The Lost Man(10)
‘So Cameron owned it?’
‘He runs it. And he has a majority stake now.’
‘Oh yeah?’
‘Yeah, but you don’t have to look so interested. It’s been like that for years. We all got a third when Dad died, so it was nice and fair. I sold half of mine to Cam pretty soon afterwards, and he manages the place. Organises all the daily running and does most of the long-term planning. Bub has a third and I’ve still got a sixth.’
Ludlow made a note. ‘And how big is Burley Downs?’
‘Three and a half thousand square kilometres, with about three thousand Herefords.’
‘And the family looks after all that themselves?’
Something felt very strange about the way Ludlow was speaking. It was only when Nathan opened his mouth to reply that it hit him. The man was speaking to him completely normally. Nothing overt, or implied, or threatening or, very occasionally, concerned. Nathan wondered how soon Steve would fill him in. Probably in the ambulance on the drive back to town. The story was decent small talk filler, and wasn’t like it was confidential. If anything, it was entrenched in local lore now, from what Nathan could tell.
Ludlow shifted in his seat and Nathan realised he was still waiting for a reply.
‘They hire in help when they need it, like I said. Mustering, you always need it, but there are contract firms so you can call up and book the teams. It’s pretty much all done by helicopter and motorbike now. Cam’d get in contractors when he needed help with engineering stuff or laying fences or whatever. But day-to-day stuff is mostly the family. Especially when it’s quiet. Like, there’s nothing happening now because the markets and meat plants are all closed for Christmas.’
‘You don’t need help milking all those cows?’
In the mirror, Nathan saw Xander bite back a smile. ‘It’s beef around here, not dairy.’
‘So, what, your fridges are full of steak?’
‘And long-life milk. But, no, it’s not the same as with cattle on farms. Properties this size, the cattle mostly wander. Drink from the bores, graze, get rounded up when it’s their time.’ They were almost wild in a lot of ways. Some of them barely saw a human from birth to slaughter.
‘And how big is your place?’
‘About seven hundred square kilometres.’
‘A fair bit smaller than Burley Downs.’
‘Yep.’
‘Why is that?’
Nathan hesitated. Xander had gone back to staring out of the window. ‘Long story. Messy divorce is the short version.’
Ludlow seemed to accept that without question, for once, and Nathan wondered if there was a similar explanation for the cop finding himself stationed fifteen hundred kilometres from Brisbane.
‘Who else lives at your place?’ Ludlow said.
Nathan didn’t answer straight away. ‘No-one else full-time. I’m there on my own.’
Ludlow turned his head and stared. ‘Just you?’
‘Yup. One-man show. I mean, contractors and people when I need them.’ And could afford them.
The sergeant was openly gaping. ‘And your place was what, seven hundred square kilometres?
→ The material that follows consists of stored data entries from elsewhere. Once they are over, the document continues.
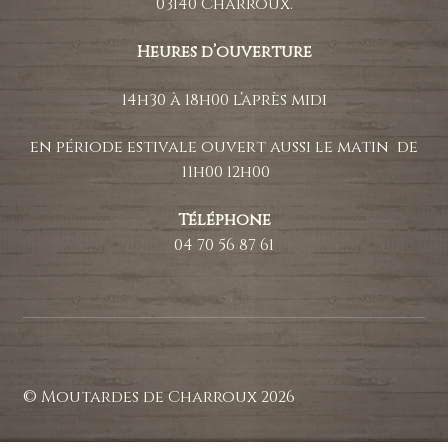
03140 Charroux.
Heures d’ouverture
14h30 à 18h00 l’après midi
en période estivale ouvert aussi le matin de
11h00 12h00
Téléphone
04 70 56 87 61
© Moutardes de Charroux 2026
And how many cattle?’
‘Probably five or six hundred.’
‘Christ, that still sounds like a lot.’
Nathan didn’t reply immediately. It was and it wasn’t. It was enough to overwork his crappy strip of land until it became a sandpit. It wasn’t enough to help him break anything like even.
‘But –’ Ludlow scanned the extensive horizon all the way from one empty side to the other. ‘Don’t you get lonely?’
‘No.’ Another quick glance in the mirror. Xander was watching now. ‘No, I’m good. I don’t mind it. And as long as there’s enough water, the cattle pretty much look after themselves.’
‘Not completely, though.’
‘No, not completely, but we’ve been lucky with the Grenville the last couple of years,’ Nathan said, keen to change the subject.
‘What’s that, the river?’
‘Yeah. It picks up all the nutrients from the rainwater so it’s good for the ground when it floods. Flooded last year, then a couple of years before that.’
Ludlow squinted at the sun.
‘How much rain does that take?’
‘It floods around here without rain,’ Xander said from the back seat, and Ludlow twisted around.
‘Really?’
Nathan nodded. It was a strange sight, even after forty-two years, to watch the water rise, silent and stealthy, under a cloudless blue sky. The river would lap at its banks, swollen with rain that had fallen days before and a thousand kilometres north. He pointed outside.
‘When it floods, most of this is under water. The river gets ten kilometres wide in places. You can’t get over without a boat. The houses and the town are all built on high ground but the road disappears.’
Ludlow looked amazed. ‘How do you get out?’
Nathan heard Xander laugh. ‘You don’t. A lot of properties become islands. I was stuck out at my place for five weeks once.’
‘Alone?’
‘Yeah,’ Nathan said. ‘It’s all right though. You just have to be prepared. No choice, it’s the geography.’